# October 2022 Software Update deleted all of my settings



## jroym (3 mo ago)

Yesterday I did a software update on my Tesla 3. When I drove later in the day I discovered that ALL of my settings were deleted:

driver profiles (mirrors, seats, etc.)
mobile phones
radio favorites
homelink programming
charging settings
who knows what else
Yes...ALL OF THE SETTINGS! Even homelink. When I got home, I couldn't even open the garage door.

Tesla's response: Sorry. That happens sometime.

Now, not only do I need to re-set up everything...so do my wife and daughter. It can take a long time to get the settings right. Now I have to start from scratch. 

If this sometimes happens, why aren't all the settings stored up in the cloud so that they can be restored? I feel like I just got the Tesla blue screen of death. ARGGH!

Roy


----------



## Kimmo57 (Apr 10, 2019)

In 3,5 years that has only happened to me once (so far), so fortunately it should be pretty rare.


----------



## jroym (3 mo ago)

It should never happen at all. A drive by software car needs to be as robust as a regular car. Shame on Tesla.


----------



## DocScott (Mar 6, 2019)

It's happened to me once, too.

I have never had it happen with my tablet or laptop, in many years of ownership, with many OS upgrades. (Maybe I'll lose _one_ setting once in a while, but never everything.)

If laptops, tablets, and phones can be pretty robust to upgrades, cars shouldn't have an "erase settings failure" on the average of once every couple of years per car!


----------



## Kimmo57 (Apr 10, 2019)

jroym said:


> It should never happen at all. A drive by software car needs to be as robust as a regular car. Shame on Tesla.


Agreed


----------



## francoisp (Sep 28, 2018)

Never lost all my settings in 4 years. I don't remember even one setting being changed unless a new functionality required it.


----------



## Klaus-rf (Mar 6, 2019)

In 4 years this has happened to me on three (3) updates - ALL settings lost, with no way to recover any of them.
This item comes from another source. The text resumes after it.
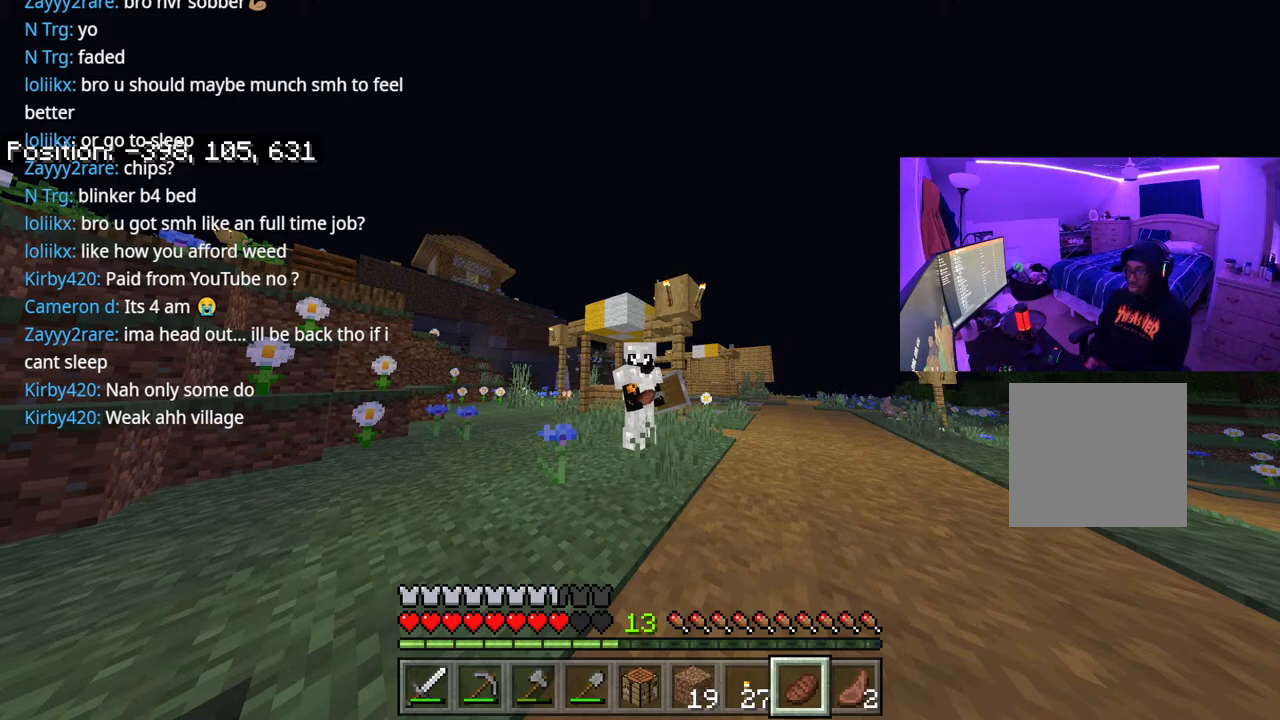
{"buttons": ["L2"], "left_stick": "center", "right_stick": "center", "events": []}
And about 4 versions back (getting difficult to keep track these days) my phone will NOT unlock the car anymore. Delete it, add it again and it works for ONE opening. Always rings when the car is "started", walk-away lock always works (when I've checked later using the app) but it will no longer open / unlock the car. NEVER had an issue with walk-up phone unlocking the previous 3.5 years with any phone.

Each update may bring new features, may fix some bugs but it ALWAYS breaks things that used to work previously. At least with a tablet or computer you can NOT update at any time. or re-install to go back to a previous version. But not with a Tesla.


----------



## francoisp (Sep 28, 2018)

Klaus-rf said:


> And about 4 versions back (getting difficult to keep track these days) my phone will NOT unlock the car anymore. Delete it, add it again and it works for ONE opening. Always rings when the car is "started", walk-away lock always works (when I've checked later using the app) but it will no longer open / unlock the car. NEVER had an issue with walk-up phone unlocking the previous 3.5 years with any phone.
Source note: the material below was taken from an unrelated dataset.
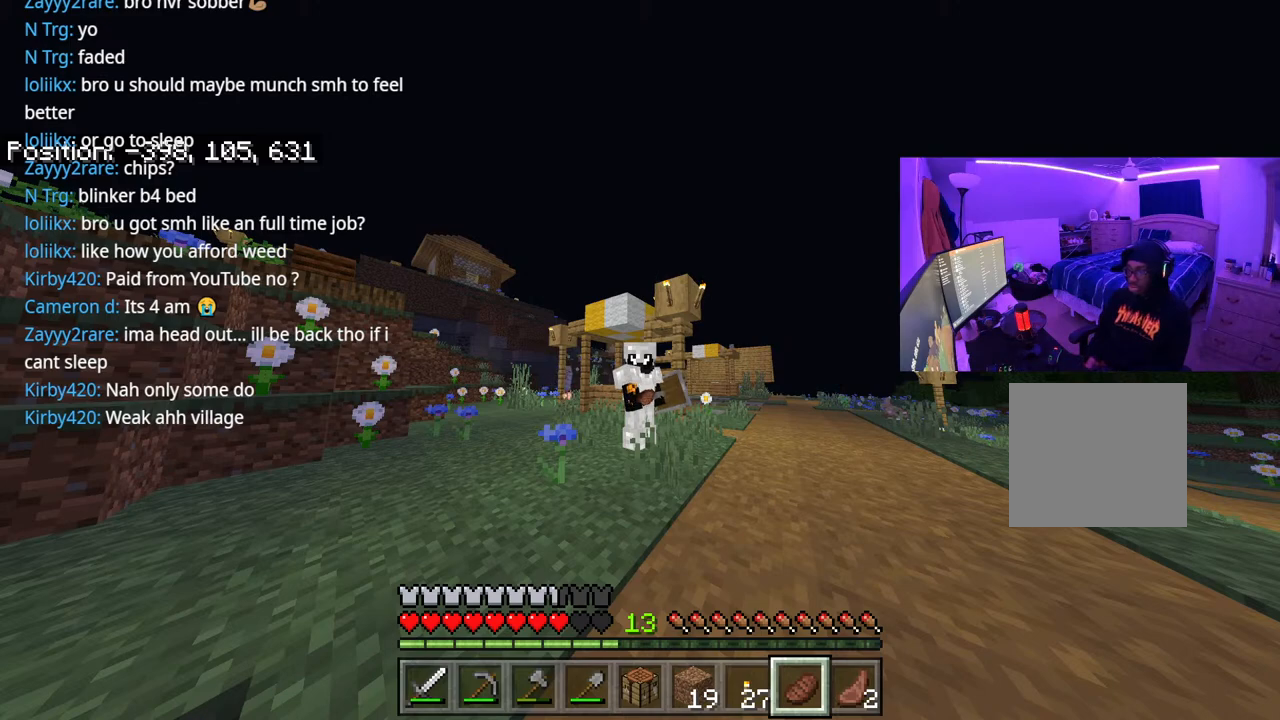
{"buttons": ["L2"], "left_stick": "center", "right_stick": "center", "events": []}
It's frustrating that you are experiencing this issue. Do you have an older phone that you could use to sync up with the car and see if it works? If it does, maybe your current phone's Bluetooth stack is corrupted? A factory reset might help.


----------



## shareef777 (Mar 10, 2019)

Updated to 2022.20.18 (from 2022.20.17) this morning and lost all my BT devices. I don't think I've EVER lost my homelink settings though. THAT would drive me nuts. Programming homelink is such a PIA.


----------



## Ferenc (2 mo ago)

The same thing just happened to me with the latest update from Tesla on 11/17/2022. This is now the third time in four years that all of the settings have been wiped out. This is not acceptable for a luxury car. This is a major flaw and Tesla needs to fix this. This is frustrating and time consuming.


----------



## Ybatra (1 mo ago)

It happened to me today. Lost all settings and profiles including home link. Out of warranty. Tesla wants $250 per hour to fix this problem.


----------



## FRC (Aug 4, 2018)

Ybatra said:


> It happened to me today. Lost all settings and profiles including home link. Out of warranty. Tesla wants $250 per hour to fix this problem.
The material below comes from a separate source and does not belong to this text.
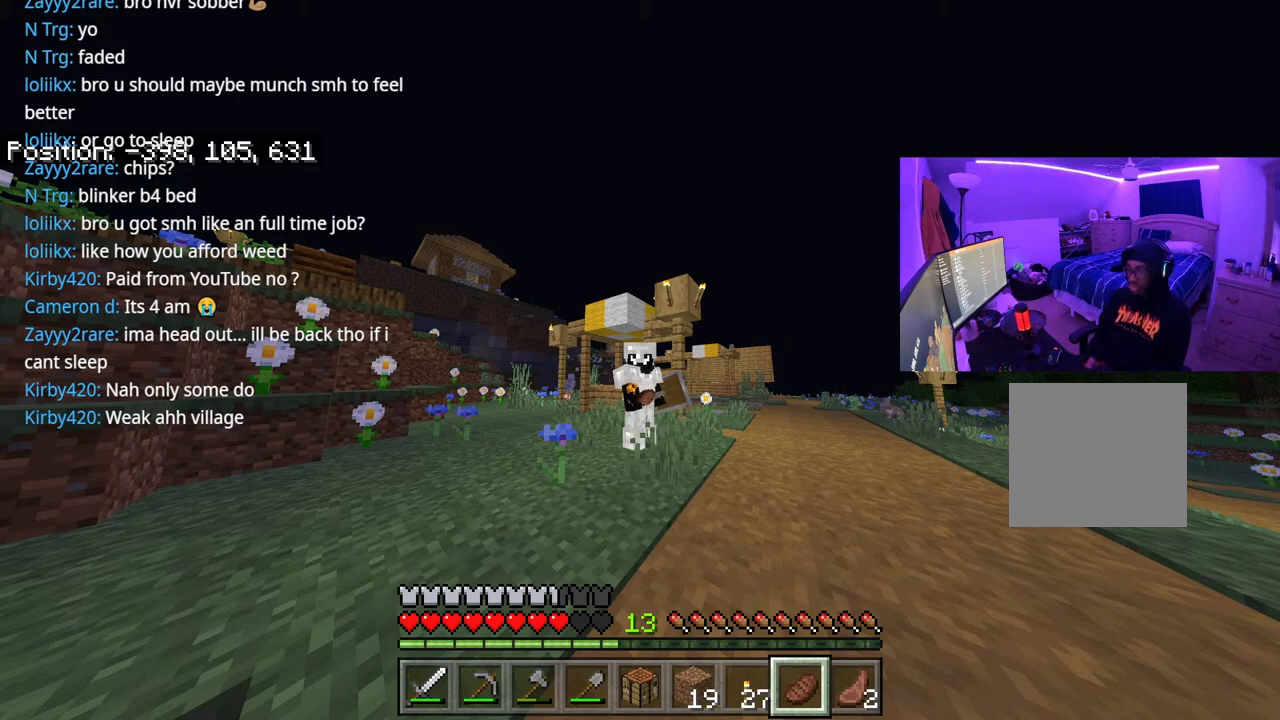
{"buttons": ["L2"], "left_stick": "center", "right_stick": "center", "events": []}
Took me a total of 15-20 minutes to reset by myself. These situations are less than ideal, but not worthy of a $250 expenditure.


----------



## Elliott151 (26 d ago)

jroym said:


> Yesterday I did a software update on my Tesla 3. When I drove later in the day I discovered that ALL of my settings were deleted:
> 
> driver profiles (mirrors, seats, etc.)
> mobile phones
> ...


This just happened to me on the 2022.44.2 update. All my settings deleted. VERY annoying.


----------



## Klaus-rf (Mar 6, 2019)

Elliott151 said:


> This just happened to me on the 2022.44.2 update. All my settings deleted. VERY annoying.


 Indeed. Very annoying.

Has happened to m,y M3 three (3) times over the past four years. Everytime I'm told by service that it'll be fixed in a non-specific future update. But future updates do not restore my lost settings.

Fortunately the failed updates did not delete my key cards.


----------



## 650510 (15 d ago)

Happened to me with my M3 today. Software update 2022.44.25.1 and not resolved by update 2022.44.25.3. Weeeeeeeeeehhh. Lost all my settings, my wive's, all my children's, my life-long ODO for checking all time average. Had to allow mobile access on all phones again. Looks like factory reset. I created a service ticket. Hopefully they can help me out.


----------



## Klaus-rf (Mar 6, 2019)

650510 said:


> Looks like factory reset. I created a service ticket. Hopefully they can help me out.


 Don't know how they can help - there is no way to restore your lost settings. Fortunately there's only a hundred or so things to re-set.


----------